Отец Димитрий полюбил благочестивую семью Сокур. Он благословил сестер выпекать просфоры для храма, а Ваню благословил исполнять пономарское послушание.

Об отце Димитрии вспоминает регент-псаломщик Свято-Николаевского храма г. Авдеевки Новосельцева Ирина Николаевна: «Проповеди батюшки незабываемые. Я слушала с открытым ртом, пока замечание не сделали. Так рассказывал, как будто мы там все находимся. Он говорил с амвона: «Если б у меня были руки подлиннее, я бы вас всех обнял». Часто повторял: «Добрый пастырь, положит душу за овцы своя. Если нужно будет, я её отдам». И он всю жизнь, здоровье отдавал нам. Он жил нами. Люди после службы бегут на автобус… Он выйдет на крыльцо и вслед их крестит, благословляет и так от души молится. Слов я не помню, — чтоб с нами было всё благополучно.

Службы у батюшки были долгие. Люди говорили – по-монастырски служит». Ваня часто посещал отца Димитрия. Много почерпнул он от этого благодатного батюшки. Первый послевоенный архиерей в Донбассе – Архиепископ Никон (Петин). Он умер, когда Ване было еще 12 лет, но память об этом святителе он сохранил на всю жизнь:

«Большое впечатление произвел на меня покойный владыка Никон. В Донецк тогда на Ларинку приезжал, и в Авдеевку к нам приезжал. Кинулись: в чем же владыку везти? На поезде пригородном он должен был приехать. В больнице взяли пролеточку, линеечку, посадили владыку туда, чемодан его с облачением погрузили, и поехал владыка службу служить. И какие это были службы! Как народ встречал владыку! Все бедные: в фуфаечках, в латаных штанах мужички, бабоньки поприходят, со свечечками кто какую имеет, — дорогого встречают владыку. Какая была радость! Все смотрели завороженными глазами, как ребятки владыку облачают на кафедре — никогда же такого дива не видели. Ой, как встречают владыку, как берут благословение! Да так дорожили этим архиерейским благословением — по нескольку раз подбегали, а владыка терпеливо стоит всех благословляет. Как сейчас помню, рука теплая, добрая, архиерейская святительская рука благодатная. Помню, как поехали мы на Ларинку, владыка Никон чин омовения ног совершал и Страсти читал, — я еще маленьким тогда был. Сколько люди слез пролили. Я больше смотрел не на архиерея, а на народ. Как люди от умиления плакали, когда владыка покойный нес крест на Страстях Христовых, как все плакали, смотря, как он падал. Распущенные волосы по пояс роскошные были, и он чинно, смиренно снял с себя ризы все, и нес крест. Как старенький покойный отец Варсонофий, в Херсоне скончался, только из тюрьмы пришел, освободили его, 25 лет отсидел за веру Христову, и он был Симоном, помогал нести крест. Симон поднимал владыку, поддерживал, когда тот падал от тяжести креста, а церковь вся рыдала. Действительно, оно ж после войны, какое горе все пережили, — вдовы все стоят. Как они рыдали, видя, как владыка падает под крестом, как они слезами поливали этот путь, по которому нес владыка крест. Это на всю жизнь осталось в памяти, почему я всегда дорожу этим моментом, несу, пока есть силы, крест. И после моей смерти всегда, батюшки, несите крест, на Страстях крестоношения совершайте, и освящайте обитель нашу Святым Крестом, и Господь нас ради пострадавший даст благословение вам всем на дальнейшую жизнь. Этот древний чин Иерусалимской церкви никогда не забывайте…
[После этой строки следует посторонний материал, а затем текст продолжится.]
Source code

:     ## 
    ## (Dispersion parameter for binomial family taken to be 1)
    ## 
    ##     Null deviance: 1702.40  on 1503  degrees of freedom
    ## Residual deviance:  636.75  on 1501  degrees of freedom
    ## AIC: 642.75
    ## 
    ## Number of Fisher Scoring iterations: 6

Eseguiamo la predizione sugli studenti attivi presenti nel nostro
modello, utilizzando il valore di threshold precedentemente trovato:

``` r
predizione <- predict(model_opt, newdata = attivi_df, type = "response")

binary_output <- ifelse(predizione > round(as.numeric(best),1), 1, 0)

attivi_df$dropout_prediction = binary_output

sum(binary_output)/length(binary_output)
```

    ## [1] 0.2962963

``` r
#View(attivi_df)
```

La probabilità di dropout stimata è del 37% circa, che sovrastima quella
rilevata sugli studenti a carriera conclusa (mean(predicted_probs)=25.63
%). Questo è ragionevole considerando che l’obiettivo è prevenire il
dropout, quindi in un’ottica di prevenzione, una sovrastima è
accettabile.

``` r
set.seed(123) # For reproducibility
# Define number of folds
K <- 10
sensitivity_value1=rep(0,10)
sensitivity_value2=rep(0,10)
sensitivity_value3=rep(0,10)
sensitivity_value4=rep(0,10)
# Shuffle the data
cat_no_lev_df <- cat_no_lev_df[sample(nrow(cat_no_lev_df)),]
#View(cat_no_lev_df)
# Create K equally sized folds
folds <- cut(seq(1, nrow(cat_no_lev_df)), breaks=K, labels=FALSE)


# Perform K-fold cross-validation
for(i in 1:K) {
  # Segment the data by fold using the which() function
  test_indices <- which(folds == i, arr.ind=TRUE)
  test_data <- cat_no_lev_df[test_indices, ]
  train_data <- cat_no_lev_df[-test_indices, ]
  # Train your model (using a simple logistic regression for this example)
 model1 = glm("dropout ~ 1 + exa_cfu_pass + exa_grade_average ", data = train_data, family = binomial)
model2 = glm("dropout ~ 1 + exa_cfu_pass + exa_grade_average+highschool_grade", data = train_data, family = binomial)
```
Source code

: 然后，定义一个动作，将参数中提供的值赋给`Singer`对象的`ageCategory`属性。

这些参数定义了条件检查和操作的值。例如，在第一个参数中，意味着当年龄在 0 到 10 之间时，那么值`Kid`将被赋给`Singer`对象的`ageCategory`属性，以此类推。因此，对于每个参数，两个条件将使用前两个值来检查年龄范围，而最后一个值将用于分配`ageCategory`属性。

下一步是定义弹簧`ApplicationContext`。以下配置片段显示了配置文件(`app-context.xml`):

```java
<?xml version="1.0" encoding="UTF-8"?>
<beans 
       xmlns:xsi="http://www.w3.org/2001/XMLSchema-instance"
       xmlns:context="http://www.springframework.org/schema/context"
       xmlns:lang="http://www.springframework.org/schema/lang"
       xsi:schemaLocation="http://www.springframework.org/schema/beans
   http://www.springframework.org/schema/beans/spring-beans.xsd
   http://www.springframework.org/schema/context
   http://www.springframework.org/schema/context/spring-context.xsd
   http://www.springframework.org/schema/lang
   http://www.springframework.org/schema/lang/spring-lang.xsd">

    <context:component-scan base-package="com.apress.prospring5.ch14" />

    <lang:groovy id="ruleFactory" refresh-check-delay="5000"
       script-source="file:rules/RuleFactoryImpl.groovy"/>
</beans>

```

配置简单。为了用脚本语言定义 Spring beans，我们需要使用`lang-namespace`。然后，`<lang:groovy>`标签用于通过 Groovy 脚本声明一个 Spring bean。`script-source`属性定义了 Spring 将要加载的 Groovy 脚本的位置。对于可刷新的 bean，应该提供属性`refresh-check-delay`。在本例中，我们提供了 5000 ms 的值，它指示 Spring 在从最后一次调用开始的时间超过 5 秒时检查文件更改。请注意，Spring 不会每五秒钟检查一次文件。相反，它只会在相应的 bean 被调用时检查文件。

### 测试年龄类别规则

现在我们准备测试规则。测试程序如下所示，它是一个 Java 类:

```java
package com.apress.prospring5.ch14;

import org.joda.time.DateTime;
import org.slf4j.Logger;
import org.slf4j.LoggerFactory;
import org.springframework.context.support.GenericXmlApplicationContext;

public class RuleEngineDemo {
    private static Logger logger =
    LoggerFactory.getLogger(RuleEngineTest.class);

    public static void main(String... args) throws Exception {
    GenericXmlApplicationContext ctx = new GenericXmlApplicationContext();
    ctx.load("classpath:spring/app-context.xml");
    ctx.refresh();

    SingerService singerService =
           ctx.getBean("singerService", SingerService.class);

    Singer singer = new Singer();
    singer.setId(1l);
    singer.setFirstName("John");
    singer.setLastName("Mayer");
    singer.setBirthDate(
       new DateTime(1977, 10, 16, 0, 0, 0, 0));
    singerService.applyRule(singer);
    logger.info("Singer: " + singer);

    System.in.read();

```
А омовение ног. Сделали высокую кафедру такую через весь собор, 12 священников выводят: бедные батюшки трясутся. Владыка сам снимает с себя ризы на середине на кафедре, и смиренно начинает омывать ноги. Отец Василий Попов тоже 12 лет отсидел, помню, за веру Христову. До войны всегда друг друга священники спрашивали: «на курорте был?» Значит в тюрьме, а? Курорт прошел, значит, свой, хороший священник. Как только в тюрьме не был — тогда душу чекистам продал, да обновленцам, значит это не наш уже, — сразу определяли… Тоже, как церковь вся рыдала. Как эти батюшки трясущиеся ноги свои подставляли Владыке. Он мыл и благословение людям давал. Как отец Василий: «Не умыеши ног моих во веки» таким умиленным голосом сказал. Вся церковь – в слезы. Сколько слез тогда было, сколько умиления было! И вы знаете, служба мне на всю жизнь фотографией в памяти осталась. Не могу забыть эту службу. Она всегда меня волнует, я всегда по особому ее воспринимаю. Какое умиление, какое особое торжество, когда мы видим это смирение Христово. Воспоминание о смирении Христовом – чин омовения ног».